→ **What you have to do**
Search the material for the string "lines", then return every line where it is found.

→ **The input**
::::::

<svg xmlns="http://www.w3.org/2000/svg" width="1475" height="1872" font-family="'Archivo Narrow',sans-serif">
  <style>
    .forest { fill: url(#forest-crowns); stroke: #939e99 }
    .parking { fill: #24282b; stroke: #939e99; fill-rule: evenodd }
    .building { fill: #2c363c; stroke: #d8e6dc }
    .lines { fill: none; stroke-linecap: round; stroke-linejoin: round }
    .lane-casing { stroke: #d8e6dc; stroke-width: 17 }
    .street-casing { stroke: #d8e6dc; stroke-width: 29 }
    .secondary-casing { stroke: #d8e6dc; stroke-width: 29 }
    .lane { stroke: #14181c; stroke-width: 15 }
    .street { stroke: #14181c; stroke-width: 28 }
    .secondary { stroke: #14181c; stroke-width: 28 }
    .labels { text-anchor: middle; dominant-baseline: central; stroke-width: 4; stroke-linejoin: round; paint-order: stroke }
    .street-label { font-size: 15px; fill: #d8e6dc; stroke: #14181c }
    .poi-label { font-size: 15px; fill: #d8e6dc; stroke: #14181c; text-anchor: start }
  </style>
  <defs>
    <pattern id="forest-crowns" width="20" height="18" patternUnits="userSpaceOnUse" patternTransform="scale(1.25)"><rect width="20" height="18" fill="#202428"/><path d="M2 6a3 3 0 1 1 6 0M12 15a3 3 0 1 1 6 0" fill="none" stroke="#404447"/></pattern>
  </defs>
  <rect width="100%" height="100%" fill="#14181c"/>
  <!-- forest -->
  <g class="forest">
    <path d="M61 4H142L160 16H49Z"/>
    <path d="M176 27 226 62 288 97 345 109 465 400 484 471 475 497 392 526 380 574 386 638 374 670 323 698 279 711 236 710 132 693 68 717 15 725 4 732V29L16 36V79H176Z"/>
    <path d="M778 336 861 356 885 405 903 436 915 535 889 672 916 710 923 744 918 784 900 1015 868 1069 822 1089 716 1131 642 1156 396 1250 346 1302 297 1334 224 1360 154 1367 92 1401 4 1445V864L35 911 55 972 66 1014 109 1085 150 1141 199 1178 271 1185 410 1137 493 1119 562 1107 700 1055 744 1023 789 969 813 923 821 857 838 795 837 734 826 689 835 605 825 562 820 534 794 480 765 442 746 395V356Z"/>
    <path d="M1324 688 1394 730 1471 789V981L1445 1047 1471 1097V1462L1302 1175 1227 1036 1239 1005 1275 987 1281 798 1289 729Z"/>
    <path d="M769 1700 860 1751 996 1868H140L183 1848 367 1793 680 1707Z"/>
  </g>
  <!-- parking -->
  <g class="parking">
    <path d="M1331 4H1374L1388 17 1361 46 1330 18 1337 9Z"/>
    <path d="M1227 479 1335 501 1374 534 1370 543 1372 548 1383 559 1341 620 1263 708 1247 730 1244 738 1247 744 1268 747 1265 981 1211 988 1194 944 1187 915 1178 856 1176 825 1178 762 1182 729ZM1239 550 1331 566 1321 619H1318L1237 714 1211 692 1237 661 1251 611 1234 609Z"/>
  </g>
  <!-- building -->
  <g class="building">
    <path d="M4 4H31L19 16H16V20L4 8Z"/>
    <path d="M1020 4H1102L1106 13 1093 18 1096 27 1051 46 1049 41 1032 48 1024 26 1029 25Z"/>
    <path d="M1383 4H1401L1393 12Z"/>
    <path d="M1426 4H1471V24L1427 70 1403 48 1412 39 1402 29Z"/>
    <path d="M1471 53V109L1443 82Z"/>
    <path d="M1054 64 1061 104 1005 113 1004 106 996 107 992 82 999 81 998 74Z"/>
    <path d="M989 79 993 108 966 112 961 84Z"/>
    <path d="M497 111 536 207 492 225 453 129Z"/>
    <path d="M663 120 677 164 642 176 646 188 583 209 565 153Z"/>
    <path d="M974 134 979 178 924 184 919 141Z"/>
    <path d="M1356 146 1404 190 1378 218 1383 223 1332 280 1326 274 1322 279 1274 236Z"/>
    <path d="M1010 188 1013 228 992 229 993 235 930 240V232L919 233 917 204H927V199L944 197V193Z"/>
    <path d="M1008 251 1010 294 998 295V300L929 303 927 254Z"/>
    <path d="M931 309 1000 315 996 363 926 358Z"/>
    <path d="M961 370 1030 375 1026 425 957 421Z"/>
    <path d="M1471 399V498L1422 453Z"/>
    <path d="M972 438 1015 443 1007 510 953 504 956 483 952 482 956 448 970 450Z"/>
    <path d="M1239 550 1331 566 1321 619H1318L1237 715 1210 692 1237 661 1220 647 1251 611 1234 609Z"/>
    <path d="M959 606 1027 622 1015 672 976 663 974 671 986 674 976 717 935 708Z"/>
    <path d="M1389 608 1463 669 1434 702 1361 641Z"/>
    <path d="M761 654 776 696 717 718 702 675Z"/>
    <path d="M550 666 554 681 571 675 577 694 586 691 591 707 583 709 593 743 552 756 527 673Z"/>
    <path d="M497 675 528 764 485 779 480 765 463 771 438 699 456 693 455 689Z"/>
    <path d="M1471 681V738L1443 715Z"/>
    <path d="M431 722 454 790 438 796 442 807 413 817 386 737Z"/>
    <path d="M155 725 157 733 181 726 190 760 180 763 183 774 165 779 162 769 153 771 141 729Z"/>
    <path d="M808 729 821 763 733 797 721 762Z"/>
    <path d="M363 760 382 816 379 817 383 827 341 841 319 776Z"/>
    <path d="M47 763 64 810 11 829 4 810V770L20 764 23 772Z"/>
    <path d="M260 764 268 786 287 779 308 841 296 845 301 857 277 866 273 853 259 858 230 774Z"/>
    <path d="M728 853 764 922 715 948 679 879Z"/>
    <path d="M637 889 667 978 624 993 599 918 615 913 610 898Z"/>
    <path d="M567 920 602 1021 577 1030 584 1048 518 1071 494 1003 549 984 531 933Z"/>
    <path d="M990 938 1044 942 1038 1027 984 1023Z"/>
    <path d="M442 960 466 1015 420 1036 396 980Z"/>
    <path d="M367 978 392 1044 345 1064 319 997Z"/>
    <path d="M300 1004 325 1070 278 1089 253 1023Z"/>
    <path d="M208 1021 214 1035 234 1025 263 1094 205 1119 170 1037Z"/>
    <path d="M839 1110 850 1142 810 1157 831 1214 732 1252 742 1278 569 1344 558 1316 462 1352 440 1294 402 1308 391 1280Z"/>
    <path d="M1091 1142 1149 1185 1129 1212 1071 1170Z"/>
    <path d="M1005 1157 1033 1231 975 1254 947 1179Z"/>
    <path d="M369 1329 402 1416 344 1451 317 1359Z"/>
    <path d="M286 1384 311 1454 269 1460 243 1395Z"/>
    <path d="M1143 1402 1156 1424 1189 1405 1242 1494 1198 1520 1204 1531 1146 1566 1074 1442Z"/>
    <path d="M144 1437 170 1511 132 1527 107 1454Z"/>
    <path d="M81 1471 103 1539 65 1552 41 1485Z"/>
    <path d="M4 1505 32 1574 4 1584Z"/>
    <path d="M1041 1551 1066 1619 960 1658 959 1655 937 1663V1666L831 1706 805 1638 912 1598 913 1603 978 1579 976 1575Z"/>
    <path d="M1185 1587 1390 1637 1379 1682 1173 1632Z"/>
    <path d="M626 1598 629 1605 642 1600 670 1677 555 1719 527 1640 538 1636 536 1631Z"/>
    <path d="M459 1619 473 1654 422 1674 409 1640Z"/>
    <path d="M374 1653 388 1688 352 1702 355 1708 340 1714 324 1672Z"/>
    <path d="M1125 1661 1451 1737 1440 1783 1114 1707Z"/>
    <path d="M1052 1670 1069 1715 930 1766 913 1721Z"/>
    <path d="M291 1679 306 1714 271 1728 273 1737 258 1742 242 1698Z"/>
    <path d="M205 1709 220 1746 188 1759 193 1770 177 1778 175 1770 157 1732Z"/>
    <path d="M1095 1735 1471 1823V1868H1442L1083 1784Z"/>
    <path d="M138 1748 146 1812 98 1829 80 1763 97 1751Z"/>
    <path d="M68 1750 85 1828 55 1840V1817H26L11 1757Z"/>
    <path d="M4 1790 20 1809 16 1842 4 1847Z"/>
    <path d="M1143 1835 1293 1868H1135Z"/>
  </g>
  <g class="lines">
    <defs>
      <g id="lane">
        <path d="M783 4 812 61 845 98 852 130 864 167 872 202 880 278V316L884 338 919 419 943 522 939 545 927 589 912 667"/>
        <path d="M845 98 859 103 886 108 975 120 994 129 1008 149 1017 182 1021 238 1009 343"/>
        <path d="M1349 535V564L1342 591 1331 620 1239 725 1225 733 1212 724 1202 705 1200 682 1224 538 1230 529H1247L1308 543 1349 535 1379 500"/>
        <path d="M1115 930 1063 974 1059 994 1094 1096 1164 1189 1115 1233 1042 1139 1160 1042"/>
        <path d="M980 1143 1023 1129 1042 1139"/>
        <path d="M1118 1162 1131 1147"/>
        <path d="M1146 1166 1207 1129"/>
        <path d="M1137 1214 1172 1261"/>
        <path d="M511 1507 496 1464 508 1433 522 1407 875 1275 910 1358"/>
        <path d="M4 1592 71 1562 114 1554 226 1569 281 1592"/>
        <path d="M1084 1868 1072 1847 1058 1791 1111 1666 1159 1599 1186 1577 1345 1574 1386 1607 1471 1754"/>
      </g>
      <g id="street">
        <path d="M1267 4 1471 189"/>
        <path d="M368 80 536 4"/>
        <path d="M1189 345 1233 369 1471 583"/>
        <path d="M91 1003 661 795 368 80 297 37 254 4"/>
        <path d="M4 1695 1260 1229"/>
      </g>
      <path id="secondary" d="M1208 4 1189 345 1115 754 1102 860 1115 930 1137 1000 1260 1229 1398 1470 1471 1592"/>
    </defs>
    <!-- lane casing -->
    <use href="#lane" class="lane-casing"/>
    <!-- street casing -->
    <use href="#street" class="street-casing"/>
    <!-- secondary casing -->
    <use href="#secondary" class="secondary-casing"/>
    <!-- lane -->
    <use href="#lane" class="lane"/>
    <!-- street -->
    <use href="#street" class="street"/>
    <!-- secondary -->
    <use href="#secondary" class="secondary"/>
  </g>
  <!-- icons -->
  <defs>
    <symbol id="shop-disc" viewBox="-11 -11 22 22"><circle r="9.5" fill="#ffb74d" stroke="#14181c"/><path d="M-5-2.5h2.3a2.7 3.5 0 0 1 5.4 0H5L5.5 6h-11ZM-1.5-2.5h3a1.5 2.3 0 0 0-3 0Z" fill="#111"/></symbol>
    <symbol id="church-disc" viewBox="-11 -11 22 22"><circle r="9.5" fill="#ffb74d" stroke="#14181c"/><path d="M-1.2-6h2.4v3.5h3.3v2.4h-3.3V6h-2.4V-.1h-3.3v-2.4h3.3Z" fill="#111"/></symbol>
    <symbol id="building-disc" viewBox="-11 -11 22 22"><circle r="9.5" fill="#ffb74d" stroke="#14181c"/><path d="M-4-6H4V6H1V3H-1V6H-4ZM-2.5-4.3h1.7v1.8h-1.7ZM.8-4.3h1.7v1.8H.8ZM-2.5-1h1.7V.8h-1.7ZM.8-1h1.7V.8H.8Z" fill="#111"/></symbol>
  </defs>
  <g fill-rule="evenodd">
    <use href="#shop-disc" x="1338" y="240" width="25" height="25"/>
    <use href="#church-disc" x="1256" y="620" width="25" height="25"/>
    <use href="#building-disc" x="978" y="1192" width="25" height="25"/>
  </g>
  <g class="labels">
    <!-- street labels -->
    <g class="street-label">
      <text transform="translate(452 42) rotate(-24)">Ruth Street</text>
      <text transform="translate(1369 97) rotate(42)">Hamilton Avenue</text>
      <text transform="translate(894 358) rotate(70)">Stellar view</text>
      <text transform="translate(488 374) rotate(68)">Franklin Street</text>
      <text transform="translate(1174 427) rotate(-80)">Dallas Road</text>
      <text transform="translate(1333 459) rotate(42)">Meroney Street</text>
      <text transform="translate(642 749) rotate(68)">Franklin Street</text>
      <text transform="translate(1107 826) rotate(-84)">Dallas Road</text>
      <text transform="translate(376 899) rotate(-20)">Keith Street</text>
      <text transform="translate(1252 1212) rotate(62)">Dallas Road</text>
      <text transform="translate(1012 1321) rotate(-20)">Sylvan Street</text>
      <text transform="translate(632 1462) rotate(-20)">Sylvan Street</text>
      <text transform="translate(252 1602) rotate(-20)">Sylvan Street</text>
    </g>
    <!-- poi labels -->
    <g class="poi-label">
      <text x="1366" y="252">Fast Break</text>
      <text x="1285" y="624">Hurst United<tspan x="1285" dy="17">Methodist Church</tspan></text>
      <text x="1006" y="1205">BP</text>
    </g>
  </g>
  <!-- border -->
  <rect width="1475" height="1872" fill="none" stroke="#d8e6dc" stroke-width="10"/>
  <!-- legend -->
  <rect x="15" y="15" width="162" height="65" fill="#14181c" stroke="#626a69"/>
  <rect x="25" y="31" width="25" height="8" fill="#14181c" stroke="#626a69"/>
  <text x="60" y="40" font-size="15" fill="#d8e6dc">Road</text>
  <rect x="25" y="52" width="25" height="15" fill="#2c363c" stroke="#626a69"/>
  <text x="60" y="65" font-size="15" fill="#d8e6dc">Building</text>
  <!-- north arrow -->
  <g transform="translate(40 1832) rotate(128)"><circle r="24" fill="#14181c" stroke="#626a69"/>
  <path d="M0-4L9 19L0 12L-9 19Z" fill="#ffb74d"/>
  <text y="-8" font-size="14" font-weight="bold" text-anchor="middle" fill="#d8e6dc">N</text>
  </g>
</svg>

::::::

→ **Solution for this task**
    .lines { fill: none; stroke-linecap: round; stroke-linejoin: round }
  <g class="lines">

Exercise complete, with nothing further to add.